Supplied passage below:
IN THE HIGH COURT OF SOLOMON ISLANDS.
(Faukona, PJ)


CIVIL CASE NO. 13 OF 2016


BETWEEN:
JOHN PUTUIKA
(Representing Te’ana Tribe of Rennell Island)
Claimant
AND:
ATTORNEY GENERAL
(Representing the Commissioner of Forests)
First Defendant
AND:
MUGABA ATOLL RESOURCES COMPANY
Second Defendant
AND:
OCEANIA TRADING COMPANY LIMITED
Third Defendant

Date of Hearing: 5th March 2018


Date of Ruling: 16th May 2018.


Mr W. Rano for the Claimant
No one for the Attorney-General
Mr G.Fa’aitoa for the First Defendant
Mr M. Pitakaka for the Third Defendant


RULING ON APPLICATION TO DISMISS CLAIM


Faukona PJ: A claim in category C, for judicial review, was filed on 19th January 2016.


2.
The major contentious issue focussed on whether the claim for judicial review was time barred, or filed outside of time limit. Thus prompted filing of this application to dismiss the claim for being filed out of time. I do not seem to see any alternative remedy as a cause of substitution to the one and only possible remedy available in law.


3.
On the outset, it is relevant to note that the Defendants had attested that te’ana and tekungagoto customary lands are two distinctive lands. An opposite view was held by Claimant persisted that te’ana and tekungagota lands are the same and one customary land.


4.
To ascertain the truth of the matter, a rehearsal of the background chronology is of very significant.


5.
The application for timber rights concerns five customary lands on Rennell Island known in traditional dialect as tekungagoto, tebaipuke, gagoniu, magalea and kagua. The application was endorsed by the Commissioner of Forest on 8th December 2011.


6.
On 12th July 2012, the Renbel Provincial Executive made a determination over gagoniu customary land only. The Provincial Executive had determined that Eric Baiabe and his brother Samuel Tesua were the persons entitled to grant timber rights over gagoniu customary land. All other lands inclusive in the concession area mentioned in the timber rights hearing were excluded, see Exh. ‘JP2’ attached to Claimant’s sworn statement and Exh “WNT5” attached to Mr Tekiou’s sworn statement.
7.
The fundamental importance derived from the timber rights processes is that tekungagoto or te’ana customary land was excluded from the determination. The reason was clear, it was heavily disputed.


8.
Despite the status of the subject land is undoubtedly clear, felling licence No. A101182 was issued on 26th September 2013, in respect of gagoniu customary land only and took effect on the same date. Nine months later, on 26th June 2014, the same felling licence was reissued by the Commissioner of Forests but took effect as from 26th June 2013. This time it included tekungagota or te’ana customary land to be logged by the second Defendant.


9.
End of Supplied passage.
● **Directive A**:
Reproduce the portion of the court ruling that begins at the words "To ascertain the" and stops after "Tekiou’s sworn statement.", renaming "Provincial Executive" as "Provincial Government" wherever it occurs.
● **Directive B**:
Lay out the entries as a JSON list of strings, one string per line with blank lines omitted. Begin at the line of the entries that has "col_0: median 0.16, box" and continue through the end of the entries.
The entries that follow bear no relation to the court ruling.
Provided material below:
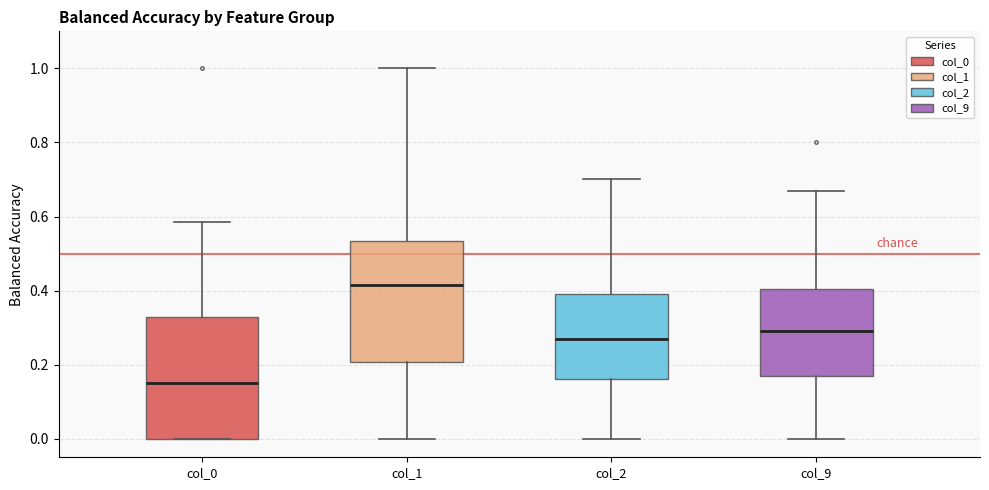

Reading left to right, transcribe this box plot: for each box, give where its median line is, the range the box spans, and where its two whiskers end, as read against the y-axis. The values are not printed on the chart, so give them approximately, as read against the axis.

col_0: median 0.16, box 0.00 to 0.32, whiskers 0.00 to 0.58
col_1: median 0.42, box 0.20 to 0.54, whiskers 0.00 to 1.00
col_2: median 0.28, box 0.16 to 0.40, whiskers 0.00 to 0.70
col_9: median 0.30, box 0.18 to 0.40, whiskers 0.00 to 0.68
End of Provided material.
● **Your response A**:
To ascertain the truth of the matter, a rehearsal of the background chronology is of very significant.


5.
The application for timber rights concerns five customary lands on Rennell Island known in traditional dialect as tekungagoto, tebaipuke, gagoniu, magalea and kagua. The application was endorsed by the Commissioner of Forest on 8th December 2011.


6.
On 12th July 2012, the Renbel Provincial Government made a determination over gagoniu customary land only. The Provincial Government had determined that Eric Baiabe and his brother Samuel Tesua were the persons entitled to grant timber rights over gagoniu customary land. All other lands inclusive in the concession area mentioned in the timber rights hearing were excluded, see Exh. ‘JP2’ attached to Claimant’s sworn statement and Exh “WNT5” attached to Mr Tekiou’s sworn statement.

● **Your response B**:
[
  "col_0: median 0.16, box 0.00 to 0.32, whiskers 0.00 to 0.58",
  "col_1: median 0.42, box 0.20 to 0.54, whiskers 0.00 to 1.00",
  "col_2: median 0.28, box 0.16 to 0.40, whiskers 0.00 to 0.70",
  "col_9: median 0.30, box 0.18 to 0.40, whiskers 0.00 to 0.68"
]